Using a throwaway account for obvious reasons, but I’m very involved in this space using LLMs from multiple providers. I’m aware of at least two instances in which the intermediate infrastructure “swapped” responses, once impacting Claude models and once impacting GPT models, from two different providers.
One gave us a proper postmortem in which their API gateway was incorrectly handling HTTP 100 status codes, putting them into an error state where there was effectively an off by one error - you would receive the response to the prompt that came in before yours and would pay it forward (your response would go to the next caller).
The other instance never had root cause explained to us, and we were just told to trust it wouldn’t happen again.
Both of these are from $1T+ companies.
ZDR wasn’t compromised in these cases since it was responses being swapped in flight.

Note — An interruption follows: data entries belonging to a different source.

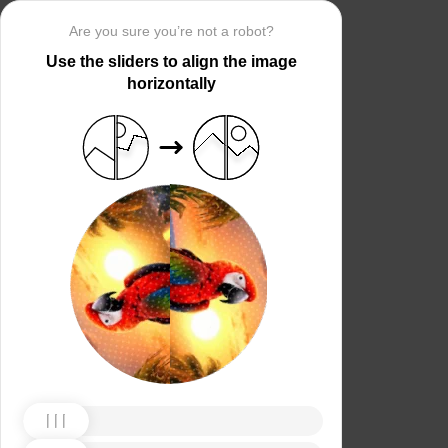
Are you sure you’re not a robot?
Use the sliders to align the image
horizontally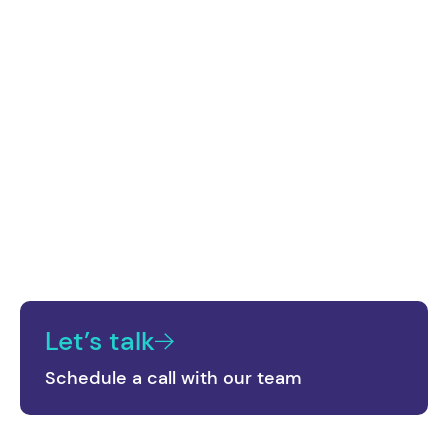
Consultation and Strategy
A detailed analysis of current digital interactions
is provided, using Cohere's technology to identify
user behavior patterns. From this analysis, a
strategy is outlined to optimize and personalize
digital interactions.
Let’s talk
Schedule a call with our team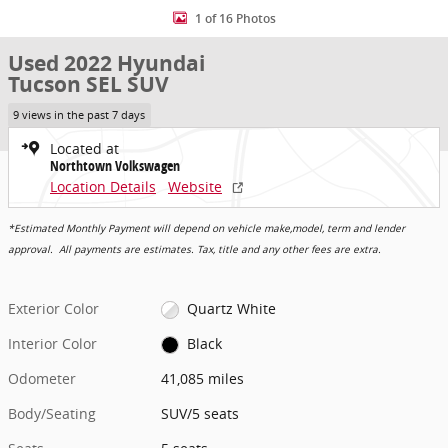
1 of 16 Photos
Used 2022 Hyundai
Tucson SEL SUV
9 views in the past 7 days
Located at
Northtown Volkswagen
Location Details
Website
*Estimated Monthly Payment will depend on vehicle make,model, term and lender
approval. All payments are estimates. Tax, title and any other fees are extra.
Exterior Color
Quartz White
Interior Color
Black
Odometer
41,085 miles
Body/Seating
SUV/5 seats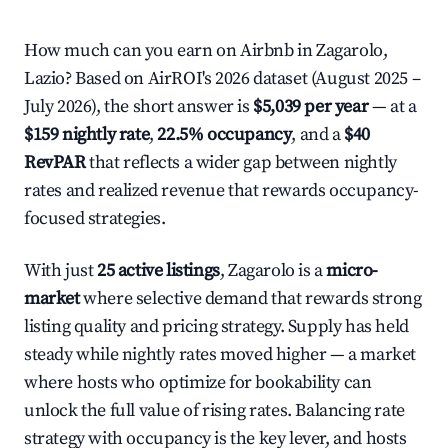
How much can you earn on Airbnb in Zagarolo,
Lazio? Based on AirROI's 2026 dataset (August 2025 –
July 2026), the short answer is
$5,039 per year
— at a
$159 nightly rate
,
22.5% occupancy
, and a
$40
RevPAR
that reflects a wider gap between nightly
rates and realized revenue that rewards occupancy-
focused strategies.
With just
25 active listings
, Zagarolo is a
micro-
market
where selective demand that rewards strong
listing quality and pricing strategy. Supply has held
steady while nightly rates moved higher — a market
where hosts who optimize for bookability can
unlock the full value of rising rates. Balancing rate
strategy with occupancy is the key lever, and hosts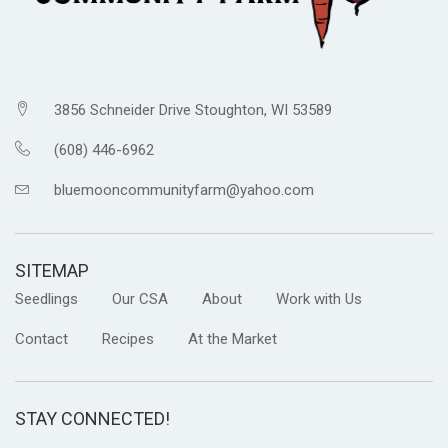
3856 Schneider Drive Stoughton, WI 53589
(608) 446-6962
bluemooncommunityfarm@yahoo.com
SITEMAP
Seedlings
Our CSA
About
Work with Us
Contact
Recipes
At the Market
STAY CONNECTED!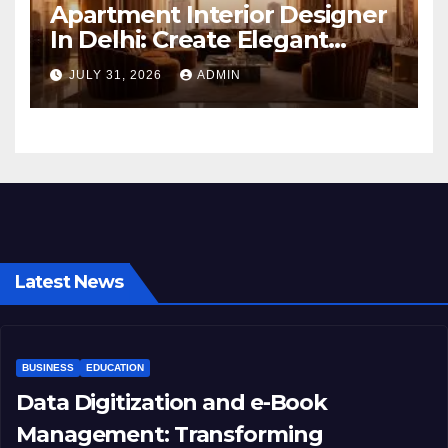
Apartment Interior Designer
In Delhi: Create Elegant
Living Spaces with Earthvine
JULY 31, 2026
ADMIN
Latest News
BUSINESS
EDUCATION
Data Digitization and e-Book
Management: Transforming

I wouldn’t be surprised if this is a similar issue - it’s not that data is being retained, it’s just not being safely isolated in intermediate infrastructure.
Actually, it’s not obvious why you’re using a throwaway account…
Every emergent behavior from these actors - whose claim to positive moral values is barely plausible - should be reported, discussed, dissected and critiqued early and often.
Woah. Sounds plausible. However, wouldn’t that still be an implicit violation of ZDR since now the response is possibly egressed out of the enterprise network? So if I were working with PHI, the response egress is a potential violation of HIPAA even though claude didn’t retain anything — but the whole Point was to comply with HIPAA. Thoughts?
These companies(at least one of them) seem lead by idiots(Hint:his name is Dario) so I wouldn’t be surprised to have multiple wtf moment if you were to see how they treat our data…Let’s just start pushing for opening up AI models because they are too dangerous behind paid walls. That would be a great regulation.
This attack is called "HTTP desync" or "request smuggling". It's often done intentionally by a client to try and spy on other clients' responses.
Every time you multiplex requests from multiple clients onto one upstream connection, you are probably vulnerable to this, because (despite its superficial simplicity) HTTP is just too complex to reliably match the requests and responses to upstream.
For example a desync can be triggered in some systems by having more than one Content-Length header, by mixing Content-Length with chunked encoding, or by passing an HTTP/2 header called Content-Length that doesn't match the actual content length.
Here's a DEF CON talk (6 years ago) on this topic: https://www.youtube.com/watch?v=w-eJM2Pc0KI
The same attack has been applied to SMTP by messing up the line endings surrounding the end-of-message delimiter, where it's called SMTP smuggling. It may also apply to other protocols.